- **What you are asked to do**:
Return every line of the listing below unchanged, but leave out the pictures.

━━ Material supplied ━━

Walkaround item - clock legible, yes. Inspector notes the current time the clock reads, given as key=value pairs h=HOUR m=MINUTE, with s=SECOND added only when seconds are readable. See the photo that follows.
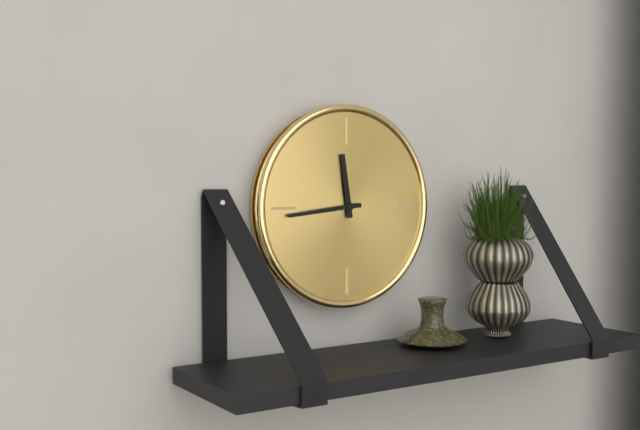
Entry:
h=11 m=44
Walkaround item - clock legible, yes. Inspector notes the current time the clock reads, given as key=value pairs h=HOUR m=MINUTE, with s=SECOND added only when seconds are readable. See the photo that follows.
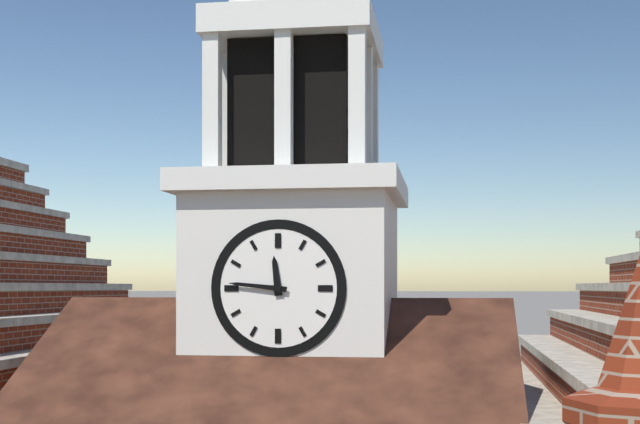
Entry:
h=11 m=46
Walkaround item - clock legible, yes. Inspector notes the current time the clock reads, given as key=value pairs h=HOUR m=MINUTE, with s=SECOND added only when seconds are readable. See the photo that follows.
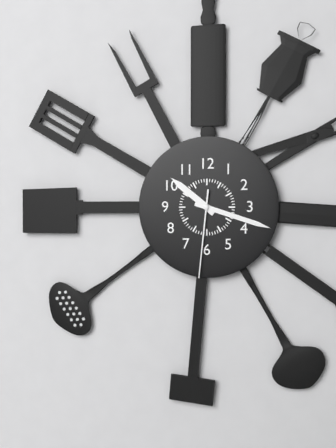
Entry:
h=10 m=18 s=31
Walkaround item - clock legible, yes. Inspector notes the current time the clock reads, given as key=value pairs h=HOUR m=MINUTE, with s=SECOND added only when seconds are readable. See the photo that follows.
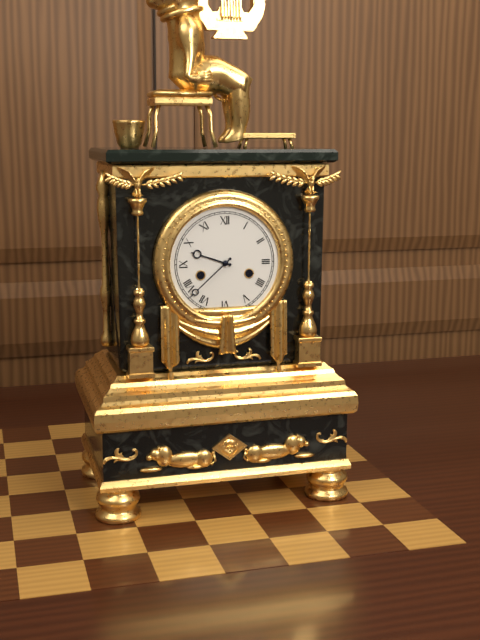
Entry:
h=9 m=38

━━━

- **Problem solution**:
Walkaround item - clock legible, yes. Inspector notes the current time the clock reads, given as key=value pairs h=HOUR m=MINUTE, with s=SECOND added only when seconds are readable. See the photo that follows.
Entry:
h=11 m=44
Walkaround item - clock legible, yes. Inspector notes the current time the clock reads, given as key=value pairs h=HOUR m=MINUTE, with s=SECOND added only when seconds are readable. See the photo that follows.
Entry:
h=11 m=46
Walkaround item - clock legible, yes. Inspector notes the current time the clock reads, given as key=value pairs h=HOUR m=MINUTE, with s=SECOND added only when seconds are readable. See the photo that follows.
Entry:
h=10 m=18 s=31
Walkaround item - clock legible, yes. Inspector notes the current time the clock reads, given as key=value pairs h=HOUR m=MINUTE, with s=SECOND added only when seconds are readable. See the photo that follows.
Entry:
h=9 m=38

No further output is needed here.